SEÇİME KATILIM DÜŞEBİLİRŞiddet ve PKK terörünü yarattığı can ve mal güvenliği sorununun bütün bir il ile ilçe halkına korku, yıldırma olarak döndüğünü savunan Erdoğdu, “Böyle olduğu zaman da önümüzdeki seçimlerde sandığa gitmeme, gidememe eğilimi belirebilir. Mutlaka ama mutlaka seçimde sandığa gitmek ve mutlaka Türkiye'nin dünyaya örnek olduğu seçimlere yüksek katılma oranını korumak ve millet iradesinin sandıkta kendi ifadesini bulması için elimizden geleni yapmak zorundayız" diye konuştu.
Türkiye'nin hem bir erken seçime zorlanmış olması hem de terör ortamının yarattığı güvensizliğin insanları asla sandıktan uzaklaştırmaması gerektiğini belirten Erdoğdu, sokağa çıkma yasağının kalktığı Cizre'de nasıl bir seçim ortamı beklediklerine ilişkin bir soruya ise şöyle karşılık verdi:
“Sadece Cizre değil 10 - 15 arası il, 20 bine yakın sandık 4 küsür milyon seçmen diyebileceğimiz, bütün bu sorunlu olarak görebileceğimiz yerlerde nasıl bir seçim olur, eğer seçimin eşit, özgür, adil bir ortamda yapılması noktasında yetkililer, bunun içinde Cumhurbaşkanı da var, kararlılık gösterilirse, bu hükümet seçim hükümeti gibi çalışırsa gayet güzel bir seçim olur. Bugün Cizre için sorulan bu soru yarın Yüksekova için sorulacak. Orada hükümetin gerçekten eşit, özgür, adil seçim yapma kararlığını göstermesi lazım. Uygulanması olanaksız bir taşımalı seçim öngörülmüştü. Ne yapacaksınız? 15 ili mi taşıyacaksınız, kentlerde çok kritik mahaller var. Onarı yerinden kaldırıp mı taşıyacaksınız? Mesele sadece bir güvenlik genelgesiyle halledilecek değil. Zihniyet değişikliği lazım, demokrasiye saygı lazım, yargının bağımsızlığı lazım, basın özgürlüğüne saygı lazım."

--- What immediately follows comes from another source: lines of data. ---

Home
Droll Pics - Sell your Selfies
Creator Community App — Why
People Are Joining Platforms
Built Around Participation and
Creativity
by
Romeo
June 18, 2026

CHP CUMHURBAŞKANIN MEYDANLARA İNMESİNİN ÖNÜNE GEÇECEK
Türkiye'nin seçime gittiği bu ortamın bizzat sorumlusu olarak Ak Parti iktidarını işaret eden Erdoğdu, “CHP bu seçimlerin güvenli ortamda yapılması için bütün mücadelesini verecek. 7 Haziran'dan önce olduğu gibi Cumhurbaşkanı'nın bir siyasi partiye oy toplamaya çıkmasının mutlaka önüne geçilmesini talep edecek" dedi.

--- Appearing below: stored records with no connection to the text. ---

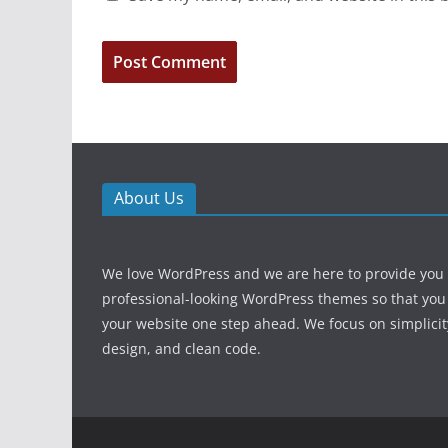
About Us
We love WordPress and we are here to provide you
professional-looking WordPress themes so that you
your website one step ahead. We focus on simplicit
design, and clean code.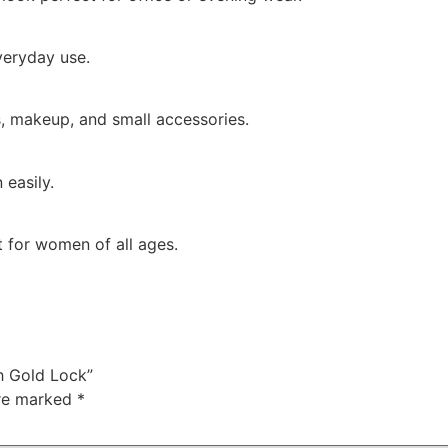
everyday use.
ys, makeup, and small accessories.
 easily.
ft for women of all ages.
h Gold Lock”
are marked
*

12 EYLÜL'DEN DAHA DRAMATİK
Antalya'da Erdoğdu'ya eşlik eden Genel Başkan Başdanışmanı Erdal Aksünger, 12 Eylül askeri darbesinin üzerinden bugün 35 yıl geçtiğini belirterek başladığı konuşmasında “12 Eylül'de 1 milyonun üzerinde kişi fişlendi, 650 binin üzerinde insan cezaevine girdi ve gencecik insanlar asıldı. Hala o günün travmasını atlatamayan insanlar var. İnsanlar 12 Eylül'ü neredeyse arıyor. Bir diktatörlük yaşandığını kabul ediyor, 'O gün bile böyle değildi' diyen insanlar var" diye konuştu.